# PROBLEM SET
a) In the article on trust, how many years of BP sponsorship did the Royal Opera House end?
b) Rewrite the paragraph of the article on trust that begins "But the world is changing" as a short list that keeps its main points.
c) Extend the article on trust, starting after its final sentence.
— BEGIN TEXT EXTRACT —
Can we trust the trust-pushers? 

The communications industry has long argued that the bedrock of a good reputation is trust. But the power dynamics are shifting.

By Sam Williams

Last week the Royal Opera House announced it is cutting its ties with BP, the fossil fuel company, after 33 years of sponsorship, leaving the Science Museum and British Museum as the outliers of arts organisations taking money from oil and gas. This follows on from a steady stream of cultural organisations shedding long standing funders. The Victoria & Albert Museum last year, cut ties with the Sackler family, which had been tarnished by allegations of profiteering from the opioid crisis, following MOMA in New York, the Louvre in Parisand many others.   

All of these organisations realise how important reputation is and that their own reputations were being damaged, indeed the V&A had come under increased pressure from the media and public.

For many decades, we in the communications industry have argued that the bedrock of a good reputation is trust. Trust from employees, trust from customers, trust from suppliers and stakeholders.

But the world is changing. Employees, customers and stakeholders no longer necessarily believe what they are told. Social media has given a platform to anyone who wants it. Levels of scrutiny from traditional media are increasing. The power dynamics are shifting. 

Earlier this month, the heads of powerful organisations and businesses from around the world met at Davos – a yearly event where they try to put the world to rights in the Swiss mountains. It has become a tradition that Edelman, one of the oldest PR agencies in the world, uses Davos as a platform to release its annual ‘Trust Barometer’. In the communications industry, this barometer has often been held up as the gold standard of reputation.
— END TEXT EXTRACT —
— BEGIN DATASET CONTENT —
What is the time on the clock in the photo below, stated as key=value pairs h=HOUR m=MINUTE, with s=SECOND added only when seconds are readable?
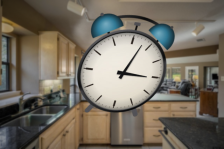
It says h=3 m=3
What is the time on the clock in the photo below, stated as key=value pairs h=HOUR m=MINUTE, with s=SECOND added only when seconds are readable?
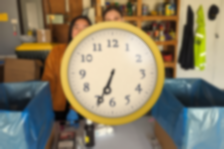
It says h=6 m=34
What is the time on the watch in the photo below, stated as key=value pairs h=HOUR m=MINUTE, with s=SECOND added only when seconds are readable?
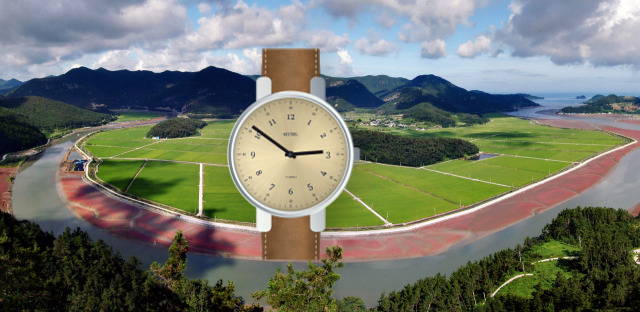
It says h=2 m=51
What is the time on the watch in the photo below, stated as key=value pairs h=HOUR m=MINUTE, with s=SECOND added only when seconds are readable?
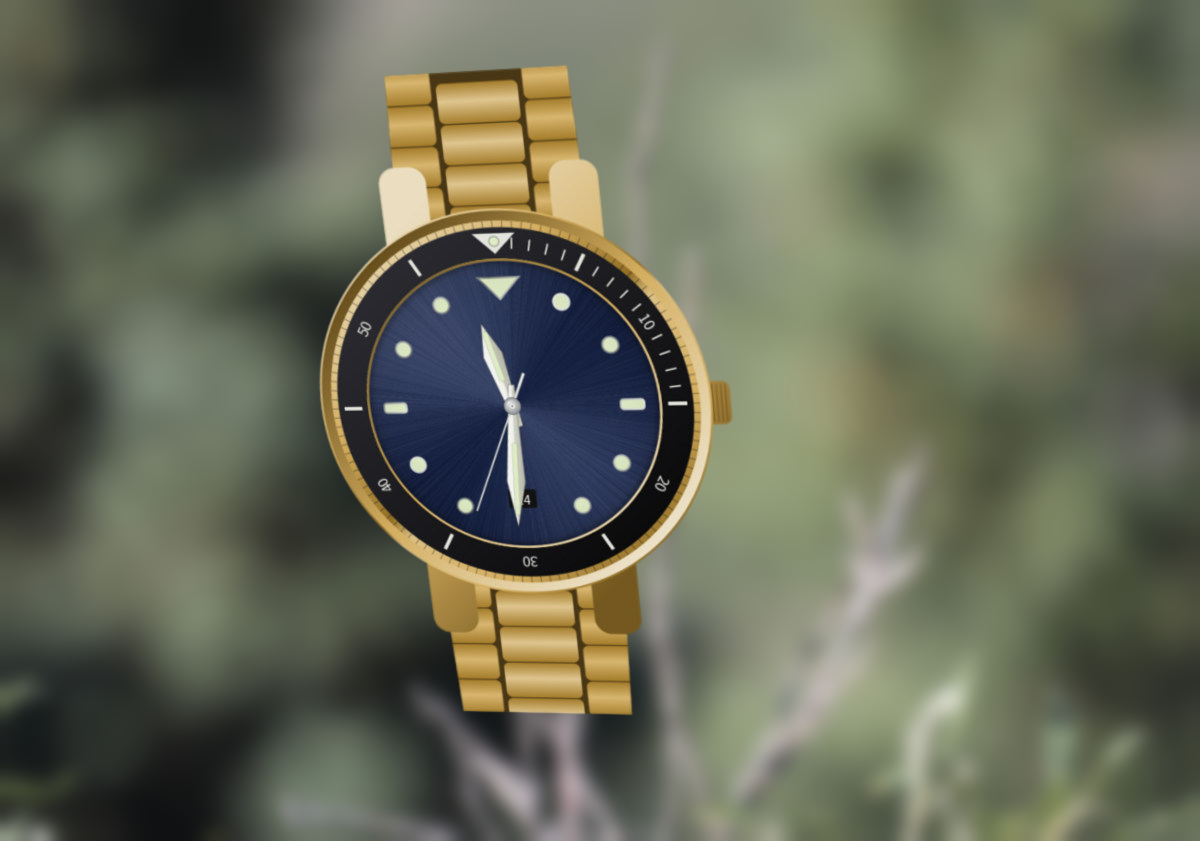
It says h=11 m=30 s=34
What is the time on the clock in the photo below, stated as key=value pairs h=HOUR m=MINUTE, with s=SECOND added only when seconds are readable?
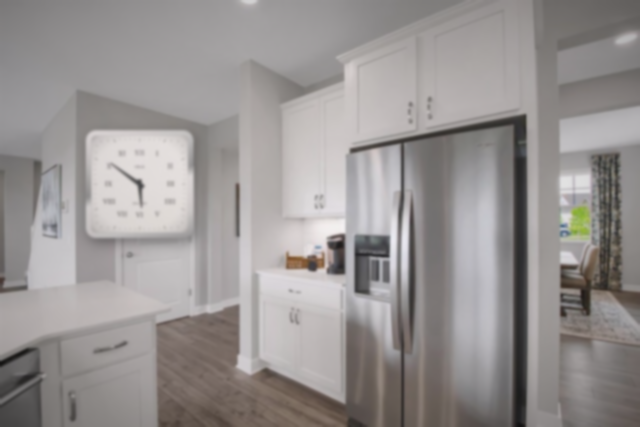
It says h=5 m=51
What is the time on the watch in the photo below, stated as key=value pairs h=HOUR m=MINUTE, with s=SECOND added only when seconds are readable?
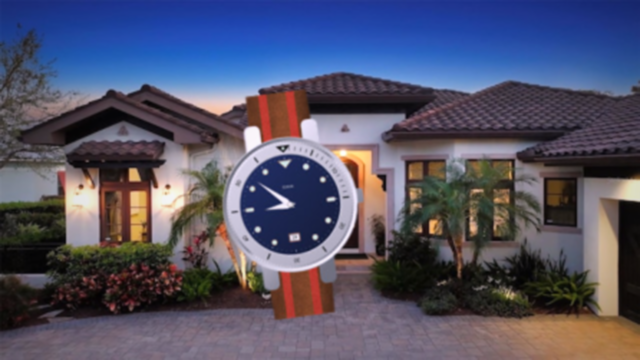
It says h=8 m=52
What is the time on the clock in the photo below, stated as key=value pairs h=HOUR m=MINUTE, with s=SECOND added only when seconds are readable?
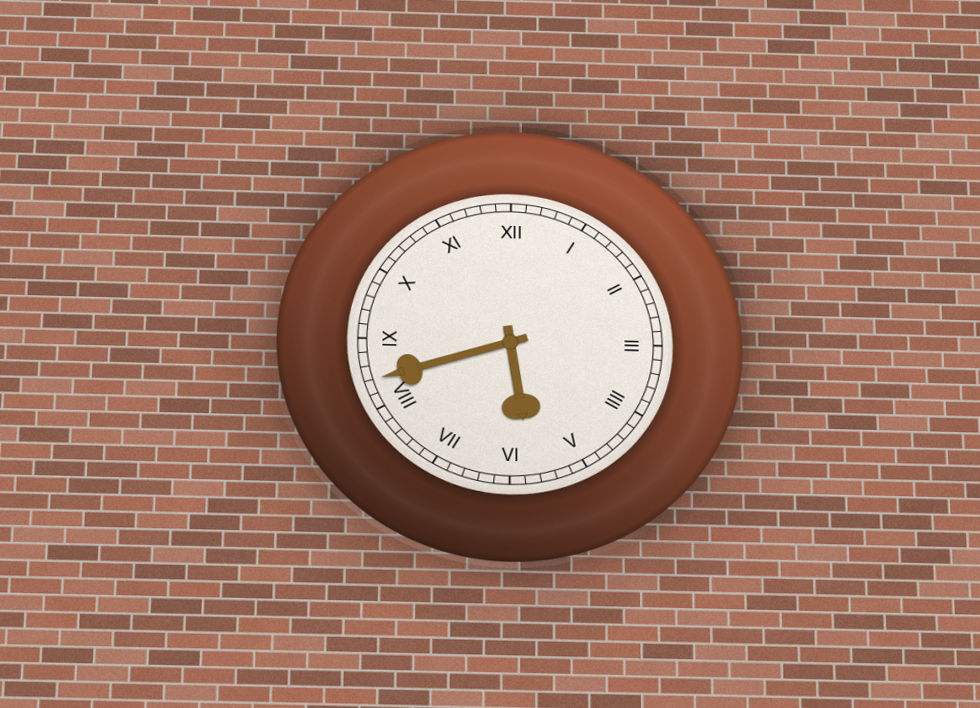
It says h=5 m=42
— END DATASET CONTENT —
# ANSWERS BELOW
a) 33 years.

b)
- The world is changing.
- Employees, customers and stakeholders no longer necessarily believe what they are told.
- Social media gives a platform to anyone who wants it.
- Traditional media is applying more scrutiny.
- The power dynamics are shifting.

c)
But the shine is beginning to wear off. To coincide with Davos, the Guardian published a scathing article on Edelman, highlighting the contradictions between what it is preaching and the reality of its client portfolio and the work it is doing. This highlights the growing chasm between the old established communications agencies, often part of global networks, with shareholders to please and ever-increasing targets to meet, and a group of newer independent, more agile and truly purpose-driven agencies who are not willing to throw out their principles for the sake of profits.

These agencies – and Barley proudly counts itself among them – have strong commitments to working only on campaigns and issues that matter to them, and rejecting briefs which do not align with their values, or which aren’t going to bring about positive impacts for society and the environment. There is no greenwashing here, just straightforward integrity, which is why Barley is in the process of applying to become B Corp certified, uniting us with other businesses seeking to be a positive force for good in the world.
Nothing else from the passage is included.